Steven Boone said...

A trillion words have been written about Stevie, but leave it to you to find something new and personal to say about that nasty ol' blind man.

Never knew the title of "As." "Always" is what I assumed it be. Even "Until" would've been better.

The way you write about some of his stealth-freaky songs, he could have recycled that weird title by adding another "s."

"I was wrong about it being a mistake, though. Stevie does indeed say “sumptin" in that lyric, because whatever was in that chick’s love had transcended the boundaries of proper spelling and come back Black and Ebonic."

^There was a girl whose love made me about as eloquent as Leon Spinx doing a post-fight interview, so I appreciate that one, bruh.

odienator said...

"I ain't got no money!

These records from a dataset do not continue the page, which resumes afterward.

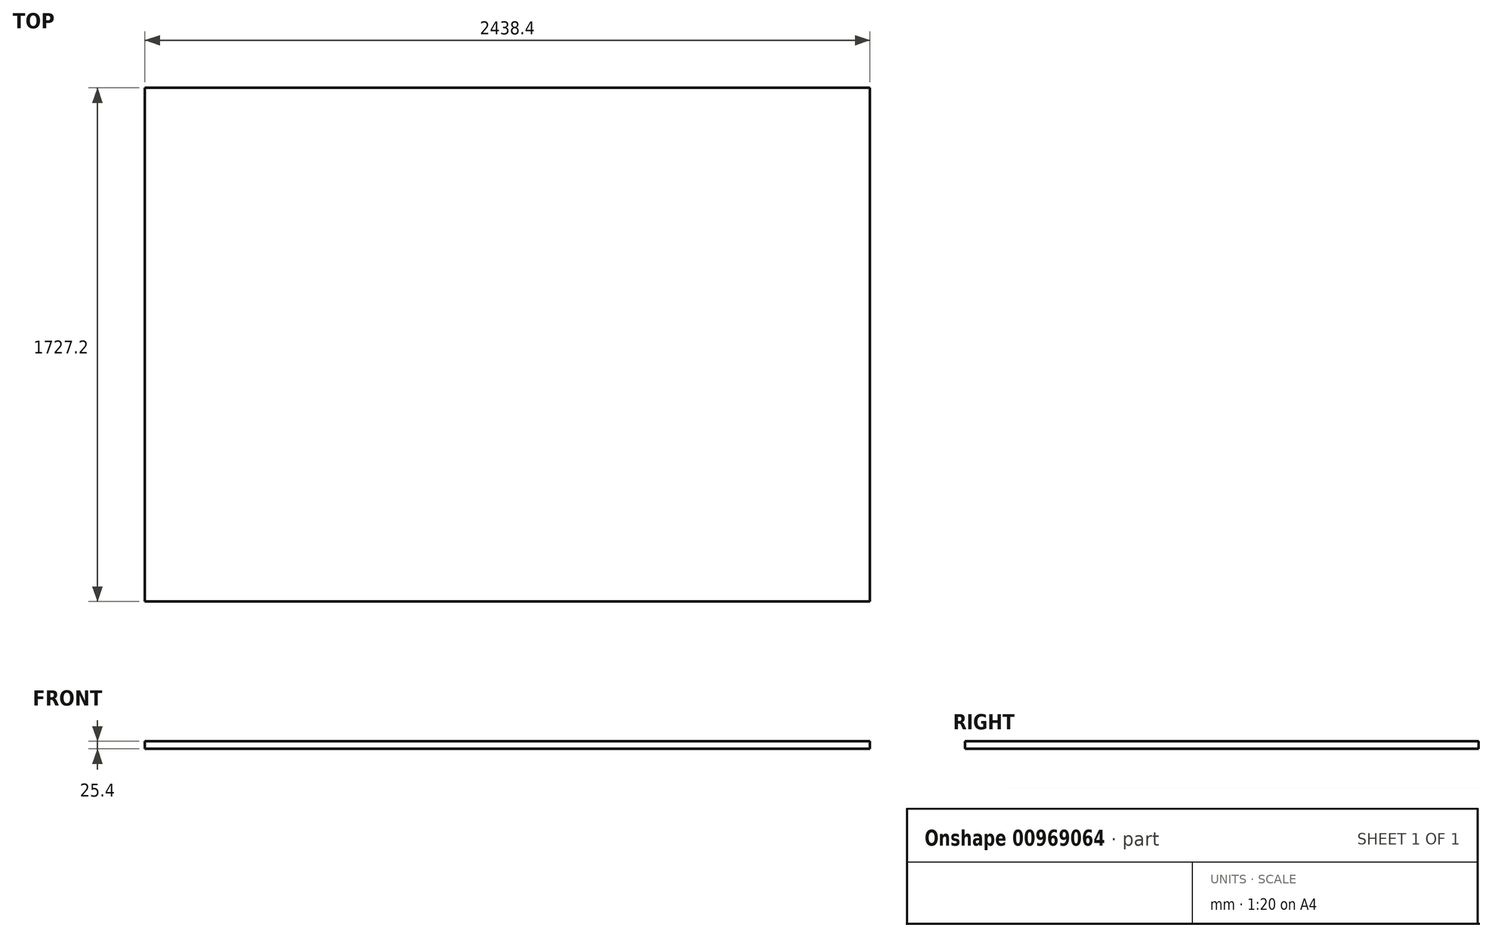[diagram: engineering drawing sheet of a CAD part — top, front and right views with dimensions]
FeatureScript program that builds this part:
annotation { "Feature Type Name" : "Feature", "Feature Type Description" : "" }
export const myFeature = defineFeature(function(context is Context, id is Id, definition is map)
    precondition{}
    {
        {
            var Q0;
            Q0=qCreatedBy(makeId("Top.planeOp"),FACE);
            var sketch = newSketch(context, id + "F0", { "sketchPlane" : qUnion([Q0])});
            skLineSegment(sketch, "E0.bottom", {"start": v(0, 0) * mm, "end": v(2438.4, 0) * mm});
            skLineSegment(sketch, "E0.top", {"start": v(0, -1727.2) * mm, "end": v(2438.4, -1727.2) * mm});
            skLineSegment(sketch, "E0.left", {"start": v(0, 0) * mm, "end": v(0, -1727.2) * mm});
            skLineSegment(sketch, "E0.right", {"start": v(2438.4, 0) * mm, "end": v(2438.4, -1727.2) * mm});
            skSolve(sketch);
        }
        {
            var Q0;
            Q0=makeQuery(id+"F0.imprint","IMPRINT",FACE,{"disambiguationData":[TD([[makeQuery(id+"F0.imprint","IMPRINT",EDGE,{"derivedFrom":sQuery(id+"F0.wireOp",EDGE,"E0.bottom")}),-1.0]])]});
            extrude(context, id + "F1", {"entities" : qUnion([Q0]), "depth" : 25.4 * mm, "offsetDistance" : 25.4 * mm});
        }
    });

I ain't got no teefus!" -Richard Pryor doing Leon Spinks in Live on Sunset Strip

Good ass can make you temporarily illiterate! Stevie knows this.

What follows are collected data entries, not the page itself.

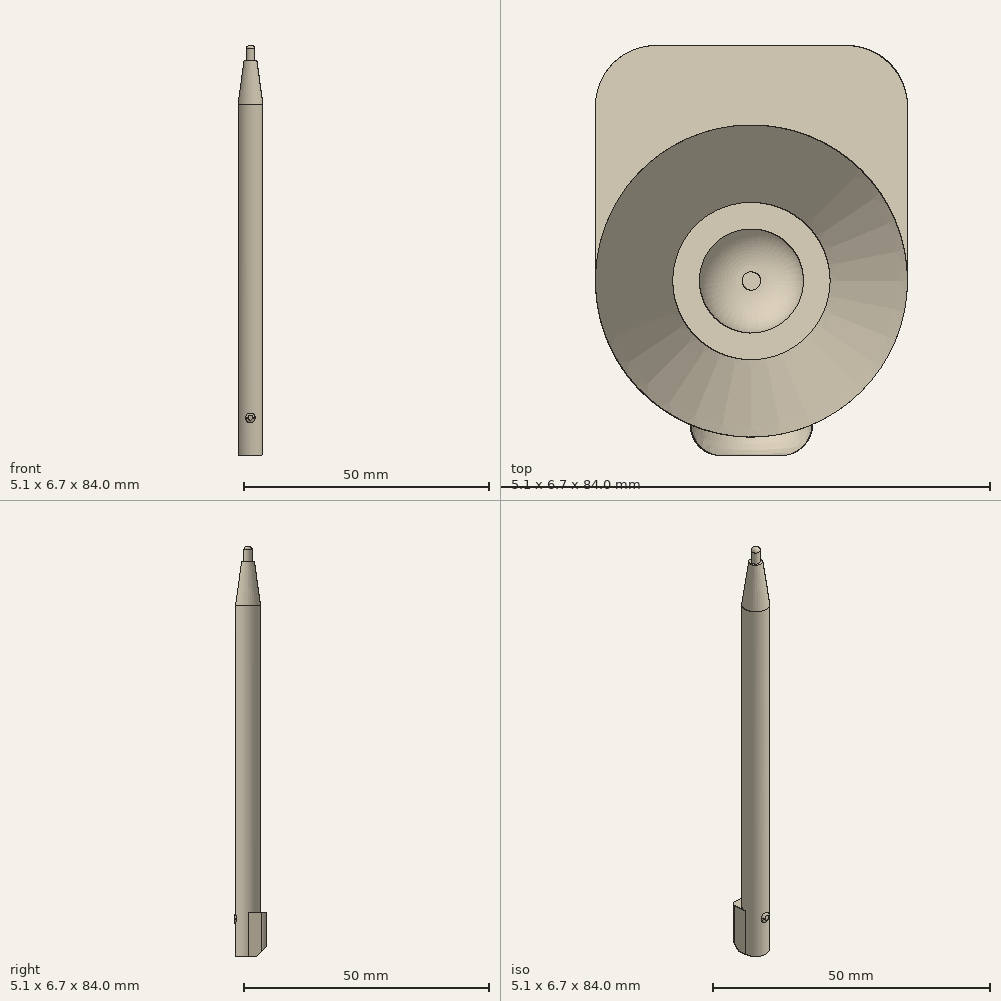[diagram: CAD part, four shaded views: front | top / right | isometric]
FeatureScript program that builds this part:
annotation { "Feature Type Name" : "Feature", "Feature Type Description" : "" }
export const myFeature = defineFeature(function(context is Context, id is Id, definition is map)
    precondition{}
    {
        {
            var Q0;
            Q0=qCreatedBy(makeId("Top.planeOp"),FACE);
            var sketch = newSketch(context, id + "F0", { "sketchPlane" : qUnion([Q0])});
            skCircle(sketch, "E0", {"center": v(0, 0) * mm, "radius": 2.55 * mm});
            skLineSegment(sketch, "E1", {"start": v(-2.55, 3.85) * mm, "end": v(2.55, 3.85) * mm});
            skLineSegment(sketch, "E2", {"start": v(2.55, 3.85) * mm, "end": v(2.55, 0) * mm});
            skLineSegment(sketch, "E3", {"start": v(-2.55, 0) * mm, "end": v(-2.55, 3.85) * mm});
            skArc(sketch, "E4", {"start": v(-2.55, 0) * mm, "mid": v(0, -2.55) * mm, "end": v(2.55, 0) * mm});
            skCircle(sketch, "E5", {"center": v(0, 0) * mm, "radius": 0.85 * mm});
            skPoint(sketch, "E6.startSnap0", {"position": v(0, -2.55) * mm});
            skLineSegment(sketch, "E7", {"start": v(0, -2.65) * mm, "end": v(0, -3.76) * mm, "construction": true});
            skSolve(sketch);
        }
        {
            var Q0;
            Q0=makeQuery(id+"F0.imprint","IMPRINT",FACE,{"disambiguationData":[TD([[makeQuery(id+"F0.imprint","IMPRINT",EDGE,{"derivedFrom":sQuery(id+"F0.wireOp",EDGE,"E1")}),-1.0]])]});
            var Q1;
            Q1=makeQuery(id+"F0.imprint","IMPRINT",FACE,{"disambiguationData":[TD([[makeQuery(id+"F0.imprint","IMPRINT",EDGE,{"derivedFrom":sQuery(id+"F0.wireOp",EDGE,"E5")}),1.0]])]});
            var Q2;
            Q2=makeQuery(id+"F0.imprint","IMPRINT",FACE,{"disambiguationData":[TD([[makeQuery(id+"F0.imprint","IMPRINT",EDGE,{"derivedFrom":sQuery(id+"F0.wireOp",EDGE,"E5")}),-1.0]])]});
            extrude(context, id + "F1", {"entities" : qUnion([Q0, Q1, Q2]), "oppositeDirection" : true, "depth" : 9 * mm, "offsetDistance" : 25 * mm});
        }
        {
            var Q0;
            {var subQ0=sQuery(id+"F0.wireOp",EDGE,"E0");var subQ1=makeQuery(id+"F0.imprint","INTERSECT",VERTEX,{"derivedFrom":[subQ0,sQuery(id+"F0.wireOp",EDGE,"E2")]});Q0=makeQuery(id+"F0.imprint","IMPRINT",FACE,{"disambiguationData":[TD([[makeQuery(id+"F0.imprint","IMPRINT",EDGE,{"disambiguationData":[TD([[subQ1,1.0]])],"derivedFrom":subQ0}),1.0]])]});}
            var Q1;
            Q1=makeQuery(id+"F0.imprint","IMPRINT",FACE,{"disambiguationData":[TD([[makeQuery(id+"F0.imprint","IMPRINT",EDGE,{"derivedFrom":sQuery(id+"F0.wireOp",EDGE,"E5")}),1.0]])]});
            extrude(context, id + "F2", {"entities" : qUnion([Q0, Q1]), "operationType" : NewBodyOperationType.ADD, "depth" : 63 * mm, "offsetDistance" : 25 * mm});
        }
        {
            var Q0;
            Q0=makeQuery(id+"F2.opExtrude","CAP_FACE",FACE,{"disambiguationData":[OSD([sQuery(id+"F0.wireOp",EDGE,"E0")])],"isStart":false});
            extrude(context, id + "F3", {"entities" : qUnion([Q0]), "operationType" : NewBodyOperationType.ADD, "depth" : 9 * mm, "offsetDistance" : 25 * mm, "hasDraft" : true, "draftAngle" : 8 * degree, "draftPullDirection" : true});
        }
        {
            var Q0;
            Q0=makeQuery(id+"F1.opExtrude","SWEPT_EDGE",EDGE,{"disambiguationData":[OSD([sQuery(id+"F0.wireOp",EDGE,"E1"),sQuery(id+"F0.wireOp",EDGE,"E2")])]});
            var Q1;
            Q1=makeQuery(id+"F1.opExtrude","SWEPT_EDGE",EDGE,{"disambiguationData":[OSD([sQuery(id+"F0.wireOp",EDGE,"E1"),sQuery(id+"F0.wireOp",EDGE,"E3")])]});
            fillet(context, id + "F4", {"entities" : qUnion([Q0, Q1]), "radius" : 1 * mm, "tangentPropagation" : true, "allowEdgeOverflow" : false});
        }
        {
            var Q0;
            Q0=makeQuery(id+"F0.imprint","IMPRINT",FACE,{"disambiguationData":[TD([[makeQuery(id+"F0.imprint","IMPRINT",EDGE,{"derivedFrom":sQuery(id+"F0.wireOp",EDGE,"E5")}),1.0]])]});
            extrude(context, id + "F5", {"entities" : qUnion([Q0]), "operationType" : NewBodyOperationType.ADD, "depth" : 75 * mm, "offsetDistance" : 25 * mm});
        }
        {
            var Q0;
            Q0=makeQuery(id+"F5.opExtrude","CAP_EDGE",EDGE,{"disambiguationData":[OSD([sQuery(id+"F0.wireOp",EDGE,"E5")])],"isStart":false});
            fillet(context, id + "F6", {"entities" : qUnion([Q0]), "radius" : 0.7 * mm, "tangentPropagation" : true, "allowEdgeOverflow" : false});
        }
        {
            var Q0;
            Q0=makeQuery(id+"F1.opExtrude","SWEPT_FACE",FACE,{"disambiguationData":[OSD([sQuery(id+"F0.wireOp",EDGE,"E1")])]});
            var sketch = newSketch(context, id + "F7", { "sketchPlane" : qUnion([Q0])});
            skCircle(sketch, "E8", {"center": v(0, -1.3) * mm, "radius": 1 * mm});
            skSolve(sketch);
        }
        {
            var Q0;
            Q0 = qSketchRegion(id + "F7", true);
            var Q1;
            {var subQ0=sQuery(id+"F0.wireOp",EDGE,"E0");Q1=makeQuery(id+"F2.boolean.opBoolean","MERGE",FACE,{"derivedFrom":[makeQuery(id+"F1.opExtrude","SWEPT_FACE",FACE,{"disambiguationData":[OSD([subQ0])]}),makeQuery(id+"F2.opExtrude","SWEPT_FACE",FACE,{"disambiguationData":[OSD([subQ0])]})]});}
            extrude(context, id + "F8", {"entities" : qUnion([Q0]), "operationType" : NewBodyOperationType.ADD, "oppositeDirection" : true, "depth" : 6.7 * mm, "offsetDistance" : 25 * mm, "hasSecondDirection" : true, "secondDirectionBound" : SecondDirectionBoundingType.UP_TO_SURFACE, "secondDirectionOppositeDirection" : true, "secondDirectionDepth" : 25 * mm, "secondDirectionBoundEntityFace" : qUnion([Q1])});
        }
        {
            var Q0;
            {var subQ0=sQuery(id+"F7.wireOp",EDGE,"E8");var subQ1=makeQuery(id+"F1.opExtrude","SWEPT_EDGE",EDGE,{"disambiguationData":[OSD([sQuery(id+"F0.wireOp",EDGE,"E0"),sQuery(id+"F0.wireOp",EDGE,"E2")])]});var subQ2=makeQuery(id+"F7.imprint","INTERSECT",VERTEX,{"disambiguationData":[OD(0.0)],"derivedFrom":[subQ1,subQ0]});Q0=makeQuery(id+"F8.opExtrude","CAP_EDGE",EDGE,{"disambiguationData":[OSD([subQ0]),topologyDisambiguationEdgeConnected([makeQuery(id+"F7.imprint","IMPRINT",EDGE,{"disambiguationData":[TD([[subQ2,1.0]])],"derivedFrom":subQ0})])],"isStart":false});}
            fillet(context, id + "F9", {"entities" : qUnion([Q0]), "radius" : 0.5 * mm, "tangentPropagation" : true, "allowEdgeOverflow" : false});
        }
        {
            var Q0;
            Q0=makeQuery(id+"F1.opExtrude","CAP_EDGE",EDGE,{"disambiguationData":[OSD([sQuery(id+"F0.wireOp",EDGE,"E1")])],"isStart":false});
            chamfer(context, id + "F10", {"entities" : qUnion([Q0]), "width" : 2 * mm});
        }
    });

I always thought "As" was called "Always." I think Stevie meant to call it "Ass," but the guy doing the album cover misheard him.

Steven Boone said...

Only reason he pronounced it as "As" was cuz he wanted it spelled with two z's. His genius was decades ahead of Dirty South rappers.

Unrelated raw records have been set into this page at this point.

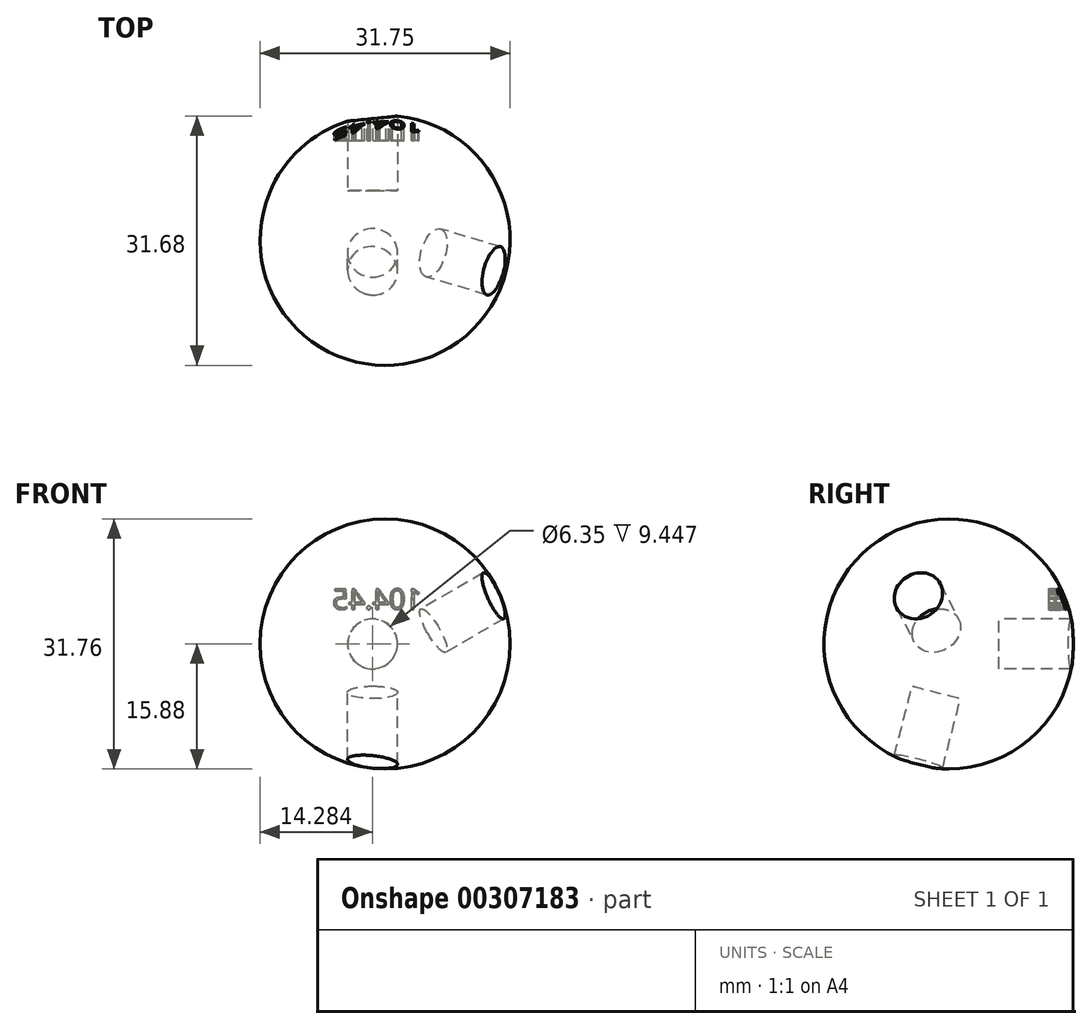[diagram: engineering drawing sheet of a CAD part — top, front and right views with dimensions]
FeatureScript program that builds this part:
annotation { "Feature Type Name" : "Feature", "Feature Type Description" : "" }
export const myFeature = defineFeature(function(context is Context, id is Id, definition is map)
    precondition{}
    {
        {
            var Q0;
            Q0=qCreatedBy(makeId("Top.planeOp"),FACE);
            var sketch = newSketch(context, id + "F0", { "sketchPlane" : qUnion([Q0])});
            skCircle(sketch, "E0", {"center": v(0, 0) * mm, "radius": 15.88 * mm});
            skSolve(sketch);
        }
        {
            var Q0;
            Q0=qCreatedBy(makeId("Front.planeOp"),FACE);
            var sketch = newSketch(context, id + "F1", { "sketchPlane" : qUnion([Q0])});
            skArc(sketch, "E1", {"start": v(0, 15.88) * mm, "mid": v(-15.88, 0) * mm, "end": v(0, -15.88) * mm});
            skLineSegment(sketch, "E2", {"start": v(0, -15.88) * mm, "end": v(0, 15.88) * mm});
            skSolve(sketch);
        }
        {
            var Q0;
            Q0=qSketchRegion(id+"F1",true);
            var Q1;
            Q1=sQuery(id+"F0.wireOp",EDGE,"E0");
            revolve(context, id + "F2", {"entities" : qUnion([Q0]), "axis" : qUnion([Q1]), "revolveType" : RevolveType.FULL});
        }
        {
            var Q0;
            Q0=qCreatedBy(makeId("Front.planeOp"),FACE);
            cPlane(context, id + "F3", {"entities" : qUnion([Q0]), "cplaneType" : CPlaneType.OFFSET, "offset" : 6.35 * mm, "oppositeDirection" : true, "width" : 152.4 * mm, "height" : 152.4 * mm});
        }
        {
            var Q0;
            Q0=qCreatedBy(id+"F3.planeOp",FACE);
            var sketch = newSketch(context, id + "F4", { "sketchPlane" : qUnion([Q0])});
            skCircle(sketch, "E3", {"center": v(-1.6, 0) * mm, "radius": 3.18 * mm});
            skSolve(sketch);
        }
        {
            var Q0;
            Q0=qSketchRegion(id+"F4",true);
            extrude(context, id + "F5", {"entities" : qUnion([Q0]), "oppositeDirection" : true, "depth" : 38.1 * mm});
        }
        {
            var Q0;
            Q0=makeQuery(id+"F5.opExtrude","CAP_FACE",FACE,{"disambiguationData":[OSD([sQuery(id+"F4.wireOp",EDGE,"E3")])],"isStart":false});
            var sketch = newSketch(context, id + "F6", { "sketchPlane" : qUnion([Q0])});
            skText(sketch, "E4", { "text": "104.45", "fontName": "OpenSans-Regular.ttf"});
            const initialGuessF6  = {"E4": [-0.00465, 0.00439, 1, 0, 0.00262]};
            skSetInitialGuess(sketch, initialGuessF6);
            skSolve(sketch);
        }
        {
            var Q0;
            Q0=qSketchRegion(id+"F6",true);
            extrude(context, id + "F7", {"entities" : qUnion([Q0]), "operationType" : NewBodyOperationType.REMOVE, "oppositeDirection" : true, "depth" : 31.75 * mm});
        }
        {
            var Q0;
            Q0=qCreatedBy(makeId("Front.planeOp"),FACE);
            var sketch = newSketch(context, id + "F8", { "sketchPlane" : qUnion([Q0])});
            skLineSegment(sketch, "E5", {"start": v(0, 0) * mm, "end": v(0, 31.16) * mm, "construction": true});
            skLineSegment(sketch, "E6", {"start": v(0, 0) * mm, "end": v(39.64, 0) * mm, "construction": true});
            skLineSegment(sketch, "E7", {"start": v(0, 0) * mm, "end": v(-35.4, 0) * mm, "construction": true});
            skSolve(sketch);
        }
        {
            var Q0;
            Q0=qCreatedBy(makeId("Right.planeOp"),FACE);
            var sketch = newSketch(context, id + "F9", { "sketchPlane" : qUnion([Q0])});
            skLineSegment(sketch, "E8", {"start": v(0, 0) * mm, "end": v(-40.37, 0) * mm, "construction": true});
            skLineSegment(sketch, "E9", {"start": v(0, 0) * mm, "end": v(0, -35.95) * mm, "construction": true});
            skSolve(sketch);
        }
        {
            var Q0;
            Q0=makeQuery(id+"F5.opExtrude","SWEPT_BODY",BODY,{"disambiguationData":[OSD([sQuery(id+"F4.wireOp",EDGE,"E3")])]});
            var Q1;
            Q1=sQuery(id+"F8.wireOp",EDGE,"E6");
            transform(context, id + "F10", {"entities" : qUnion([Q0]), "transformType" : TransformType.ROTATION, "transformAxis" : qUnion([Q1]), "angle" : 104.45 * degree, "oppositeDirection" : true, "makeCopy" : true});
        }
        {
            var Q0;
            Q0=makeQuery(id+"F10.opPattern","COPY",BODY,{"derivedFrom":makeQuery(id+"F5.opExtrude","SWEPT_BODY",BODY,{"disambiguationData":[OSD([sQuery(id+"F4.wireOp",EDGE,"E3")])]}),"instanceName":"1"});
            var Q1;
            Q1=sQuery(id+"F9.wireOp",EDGE,"E8");
            transform(context, id + "F11", {"entities" : qUnion([Q0]), "transformType" : TransformType.ROTATION, "transformAxis" : qUnion([Q1]), "angle" : 120 * degree, "makeCopy" : true});
        }
        {
            var Q0;
            Q0=makeQuery(id+"F11.opPattern","COPY",BODY,{"derivedFrom":makeQuery(id+"F10.opPattern","COPY",BODY,{"derivedFrom":makeQuery(id+"F5.opExtrude","SWEPT_BODY",BODY,{"disambiguationData":[OSD([sQuery(id+"F4.wireOp",EDGE,"E3")])]}),"instanceName":"1"}),"instanceName":"1"});
            var Q1;
            Q1=makeQuery(id+"F10.opPattern","COPY",BODY,{"derivedFrom":makeQuery(id+"F5.opExtrude","SWEPT_BODY",BODY,{"disambiguationData":[OSD([sQuery(id+"F4.wireOp",EDGE,"E3")])]}),"instanceName":"1"});
            var Q2;
            Q2=makeQuery(id+"F5.opExtrude","SWEPT_BODY",BODY,{"disambiguationData":[OSD([sQuery(id+"F4.wireOp",EDGE,"E3")])]});
            var Q3;
            Q3=makeQuery(id+"F2.opRevolve","SWEPT_BODY",BODY,{"disambiguationData":[OSD([sQuery(id+"F1.wireOp",EDGE,"E1"),sQuery(id+"F1.wireOp",EDGE,"E2")])]});
            booleanBodies(context, id + "F12", {"operationType" : BooleanOperationType.SUBTRACTION, "tools" : qUnion([Q0, Q1, Q2]), "targets" : qUnion([Q3])});
        }
    });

I'ma add that to Wikipedia and see what happens.

odienator said...

I saw a picture of Stevie, and for a second I thought it was L'il Jon! So he may be the true father of Dirty South rap after all!

Steven Boone said...

Think about it, maaan. Little Stevie. Lil Jon. Lil Wayne. Lil Bow Wow. Musically speaking, it's a case uv duminishin ruhtearns... http://en.wikipedia.org/wiki/Lil

miscelenious said...

Odie on Stevie! This made me too ecstatic to even quibble about "As" coming in as runner-up. Then ya had to unearth Leon Spinks. I got yanked back to my late 70's St. Louis childhood so hard I called my mom and begged her to buy me some short shorts and roller skates.

Unknown said...

I've been trying to find a song of his, title I don't know. It was rarely played, has a great saxophone solo refrain in it, it's a sad song, something about "I try to tell myself I'm better off without you" "my heart upon the shelf" and to "go on another day", or words to that effect. I can't seem to find it and I'm not the only one looking for it.

Unknown said...

Does anyone know the title of a song of his, a sad song with a great saxophone solo refrain? It's rarely played but contains lyrics on the order of "I try to tell myself, I'm better off without you", "heart upon the shelf" and "go on another day" or words to that effect.

odienator said...

Unknown, I'm not sure about that one, but I'm on the case.